La musique de Shore rejoint parfaitement toute la psychologie du personnage d'Esther Kahn et nous propose un portrait fort impressionnant de l'intérieur du personnage en lui même: l'atonalité est là pour évoquer la torture intérieure d'un être froid et renfermée qui ne s'ouvrira à la vie qu'au bout de 20 longues années, et c'est dans 'London 1881' que le compositeur utilise son motif récurrent et quasi obsessionnel, un motif plus mystérieux et sombre qui résume parfaitement à lui tout seul tout l'esprit de la partition du compositeur. Malheureusement, le côté parfois lent, retenu et volontairement plat de la musique de Shore nous donne envie d'en entendre toujours plus, le problème étant qu'on en reste toujours sur notre faim, faute d'un certain manque de 'matière', conséquence d'une introversion un peu excessive par moment (on aimerait entendre des morceaux un peu plus marquant, un peu moins monotone et plat). Shore résume son idée à travers une phrase simple: "Un motif, une forme, un arpège (...) prend ici une fonction de sensations plutôt que d'effets". Plus abstraite, sa musique est aussi malheureusement plus ennuyeuse et moins originale que certaines de ses partitions précédentes. Le motif 'récurrent' est très vite apparu dans l'esprit du compositeur afin de restituer tout le côté envoûtant et psychologique de sa musique comme une sorte d'écho lointain de cette vie endormie qui sommeille au fond du personnage et qui semble sortir des profondeurs, un petit motif somme toute assez simple et assez envoûtant, développé sous différentes formes et différentes orchestrations.

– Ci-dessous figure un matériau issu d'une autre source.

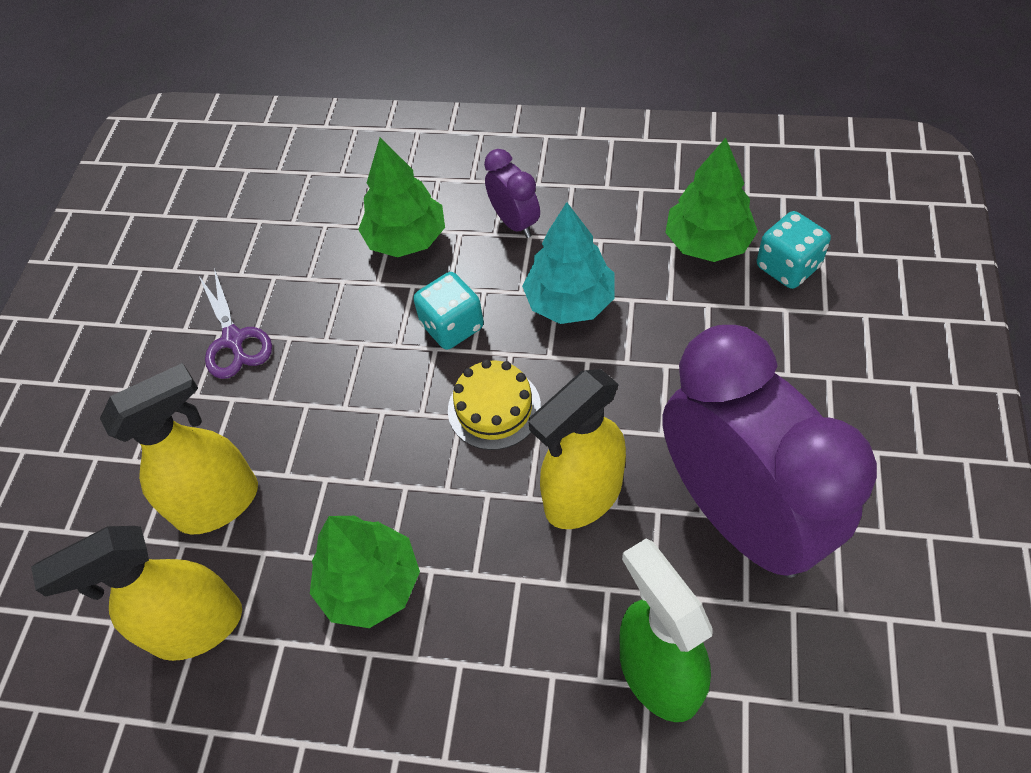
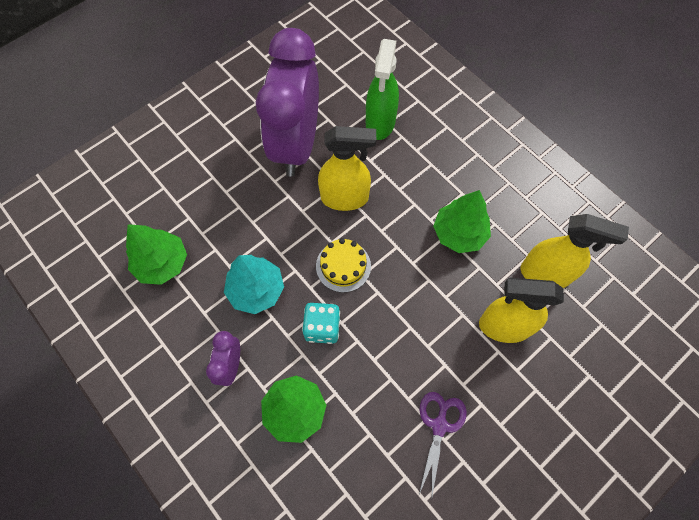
camera: 145 degrees left, 10 degrees up
(788, 267) = (148, 220): turquoise dice -> none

Quelque part, ce côté torturé semble aussi parfaitement refléter la leçon que va apprendre le personnage: sa souffrance qui explosera au bout de ces 20 longues années, car vivre c'est aussi souffrir. C'est ce qui pourrait expliquer ainsi la dualité et le contraste qui se créent dès le début de la musique de Shore dans le film. Hautement psychologique, la musique de Shore n'évoluera pas vraiment tout au long du film, conservant un côté statique abouti mais assez ennuyeux. On trouvera quelques passages en tonalité mineure plus claire avec des traits de cordes plus classiques d'esprit, la musique alternant ainsi entre clair et obscur (même si l'obscur l'emporte très clairement ici). A noter ces musiques sombres et plus impressionnantes pour les quelques scènes où Esther monte sur les planches et se glisse dans la peau de ses différents personnages, le réalisateur allant même jusqu'à supprimer les bruitages et les dialogues des autres personnages autour d'elle comme si la musique résonnait de manière intérieure comme une sorte d'appel au plus profond d'elle. Le reste de la partition se déroulera de cette manière là avec néanmoins une curiosité: l'utilisation du 'The Unanswered Question' de Charles Ives pour une scène où Esther demande à l'une de ses soeurs ce qu'elle pense de ses performances d'actrice, le morceau donnant une certaine couleur à la fois sombre et mélancolique dans cette scène, le plus étrange étant que le morceau de Ives n'est même pas crédité au générique de fin. Chose rare, on notera que le compositeur a aussi écrit une partie de la 'source music' du film, surtout dans les scènes de bal au début du film ou la séquence de la danse italienne.

Il est certain que la musique apporte beaucoup au film sur le plan émotionnel en créant une atmosphère dramatique et psychologique assez intense mais malheureusement aussi assez plate et ennuyeuse. Si Shore semble porter une certaine affection pour cette partition assez particulière sans être d'une grande originalité sur le plan formel, difficile pour l'auditeur d'adhérer pleinement au discours musical du compositeur tant sa musique se veut introvertie, parfois profonde et complètement psychologique. Difficile aussi de considérer cette sombre partition intime et dramatique comme l'un des chefs d'oeuvre du compositeur. Passé inaperçu au cours de l'an 2000, 'Esther Kahn' mérite néanmoins que l'on s'y arrête un petit instant, juste pour constater une fois de plus à quel point Howard Shore est décidément un compositeur aux multiples facettes. Mais pour tout ceux qui n'aiment pas ce genre de musique psychologique sombre, intime, monotone et très restreinte, gare à la déception!